How to get head or tail of a data frame in DataFrames.jl?
Introduction
This time I thought to make a post that will help people who know R or Python and are starting to use DataFrames.jl.
The point is that DataFrames.jl does not define head
and tail
functions,
but rather first
and last
. In other words I want to serve those
of you who have googled up "DataFrames.jl head"
and landed on this page.
All codes were tested under Julia 1.6.1 and DataFrames.jl 1.1.1.
What Julia Base offers
In Julia Base if you have some collection, e.g. a vector, you can use the
first
and last
functions to get their head/tail as follows:
julia> x = [1, 2, 3, 4, 5]
5-element Vector{Int64}:
1
2
3
4
5
julia> first(x)
1
julia> last(x)
5
julia> first(x, 2)
2-element Vector{Int64}:
1
2
julia> last(x, 2)
2-element Vector{Int64}:
4
5
As you can see there are two modes how these functions work:
- if you pass just a collection then its first/last element is extracted out and returned;
- if you pass a collection and a non-negative integer, then you get a collection holding the requested number of elements from the head/tail of the source collection.
Additionally the first
and last
functions have a nice feature that if you
pass them a non negative integer, then they do not fail, e.g.:
julia> first(x, 10)
5-element Vector{Int64}:
1
2
3
4
5
This is a very convenient feature, especially when working with data, where you do not know for sure that you will have enough observations. Consider a simple scenario: we want to pick top three products per product category, and some product categories might have less than tree entries (we will soon go back to this example when we switch to DataFrames.jl).

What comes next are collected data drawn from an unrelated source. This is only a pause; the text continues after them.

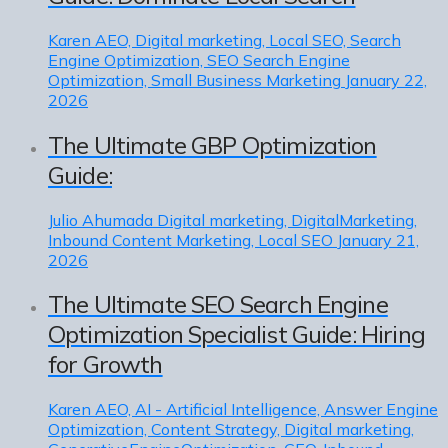
Karen
AEO, Digital marketing, Local SEO, Search
Engine Optimization, SEO Search Engine
Optimization, Small Business Marketing
January 22,
2026
The Ultimate GBP Optimization
Guide:
Julio Ahumada
Digital marketing, DigitalMarketing,
Inbound Content Marketing, Local SEO
January 21,
2026
The Ultimate SEO Search Engine
Optimization Specialist Guide: Hiring
for Growth
Karen
AEO, AI - Artificial Intelligence, Answer Engine
Optimization, Content Strategy, Digital marketing,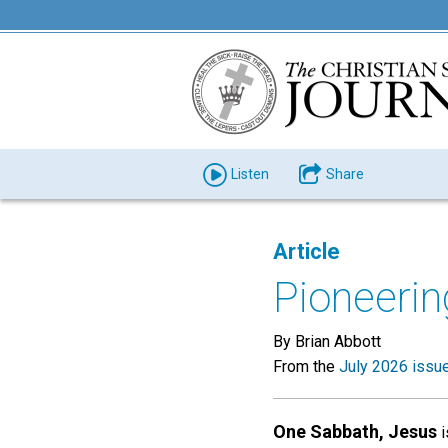
Listen
Share
Article
Pioneerin
By Brian Abbott
From the
July 2026 issu
One Sabbath, Jesus
i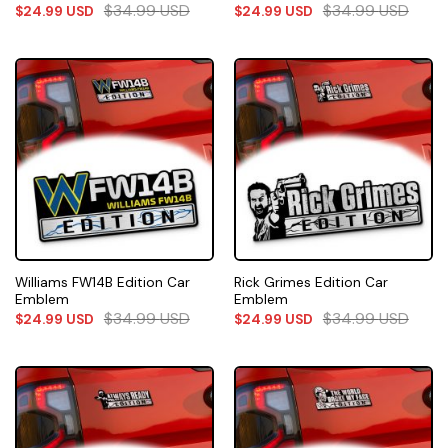
$
34.99
USD
$
34.99
USD
$
24.99
USD
$
24.99
USD
Williams FW14B Edition Car
Rick Grimes Edition Car
Emblem
Emblem
$
34.99
USD
$
34.99
USD
$
24.99
USD
$
24.99
USD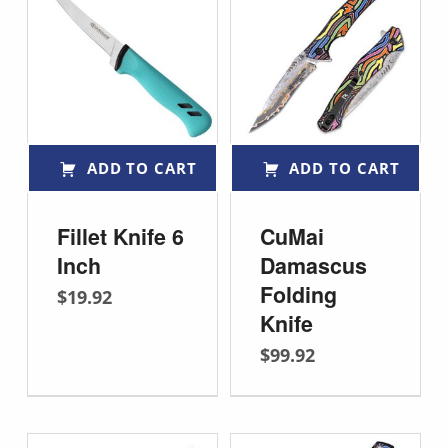
ADD TO CART
ADD TO CART
Fillet Knife 6
CuMai
Inch
Damascus
Folding
$
19.92
Knife
$
99.92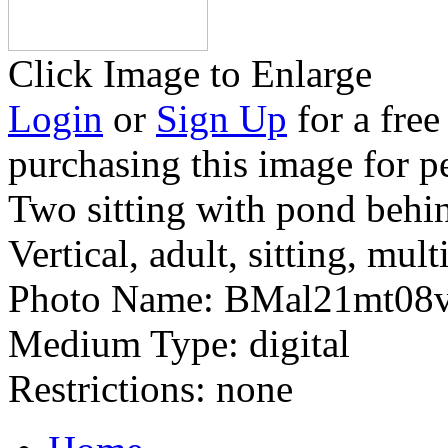
Click Image to Enlarge
Login
or
Sign Up
for a free
purchasing this image for p
Two sitting with pond behi
Vertical, adult, sitting, mult
Photo Name:
BMal21mt08
Medium Type:
digital
Restrictions:
none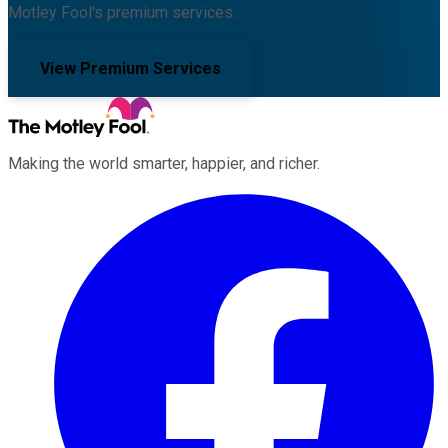
Motley Fool's premium services.
View Premium Services
Making the world smarter, happier, and richer.
Facebook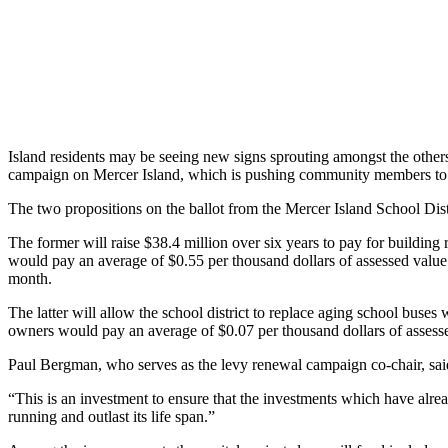
Asked
Questions
Contact
Our
Subscriber
Center
Island residents may be seeing new signs sprouting amongst the other
campaign on Mercer Island, which is pushing community members to vot
Vacation
Hold
The two propositions on the ballot from the Mercer Island School Dis
The former will raise $38.4 million over six years to pay for building
News
would pay an average of $0.55 per thousand dollars of assessed value 
Northwest
month.
The latter will allow the school district to replace aging school buses w
Submit
owners would pay an average of $0.07 per thousand dollars of assessed
a Story
Idea
Paul Bergman, who serves as the levy renewal campaign co-chair, said t
Submit
“This is an investment to ensure that the investments which have alre
running and outlast its life span.”
a Press
Release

The point is that with ordinary indexing if you request more elements than the collection can hold you get:
julia> x[1:10]
ERROR: BoundsError: attempt to access 5-element Vector{Int64} at index [1:10]
so you have to write something like e.g.:
julia> x[1:min(10, end)]
5-element Vector{Int64}:
1
2
3
4
5
which, while still nice, is not so easy to reason about. A more advanced issue
with indexing that first
and last
resolve is that not all collections are
1-based, so you have to be careful if you write generic code.
How DataFrames.jl works
Since getting a head/tail of a data frame is essentially the operation that
first
and last
functions from Julia Base offer these functions have
special methods defined in DataFrames.jl (and thus there is no need to introduce
new head
and tail
functions).
Let us see this at work:
julia> using DataFrames
julia> df = DataFrame(group=[1, 1, 1, 1, 2, 2], id=1:6)
6×2 DataFrame
Row │ group id
│ Int64 Int64
─────┼──────────────
1 │ 1 1
2 │ 1 2
3 │ 1 3
4 │ 1 4
5 │ 2 5
6 │ 2 6
julia> first(df)
DataFrameRow
Row │ group id
│ Int64 Int64
─────┼──────────────
1 │ 1 1
julia> last(df)
DataFrameRow
Row │ group id
│ Int64 Int64
─────┼──────────────
6 │ 2 6
julia> first(df, 2)
2×2 DataFrame
Row │ group id
│ Int64 Int64
─────┼──────────────
1 │ 1 1
2 │ 1 2
julia> last(df, 2)
2×2 DataFrame
Row │ group id
│ Int64 Int64
─────┼──────────────
1 │ 2 5
2 │ 2 6
As you can see all is consistent with Julia Base. If you just pass a single
data frame as an argument to first
/last
you get a DataFrameRow
. If you
additionally pass an integer you get a DataFrame
.
Let us now show why the behavior “take at most n elements”(instead of “take exactly n elements”) is useful. Consider we want to pick top 3 ids per group. This is easily achievable as follows (we assume that the table was already sorted in some meaningful way):
julia> combine(groupby(df, :group), sdf -> first(sdf, 3))
5×2 DataFrame
Row │ group id
│ Int64 Int64
─────┼──────────────
1 │ 1 1
2 │ 1 2
3 │ 1 3
4 │ 2 5
5 │ 2 6
As you can see the operation worked smoothly, picking top three rows for group
1
, but only two for group 2
(as this group held only two rows). This is the
behavior that I think is most convenient when doing split-apply-combine
strategy.
Conclusions
This post is aimed mostly at people starting to work with DataFrames.jl. There are two messages I wanted to convey:
- a direct one: use
first
andlast
functions if you want to get a head/tail of your data frame; - a more general one: DataFrames.jl is designed to follow the API provided by
Julia Base. So if some functions exist there (like
first
andlast
) you can in general expect that these functions will have methods defined also in DataFrames.jl that work consistently (of course provided that some operation makes sense in this context).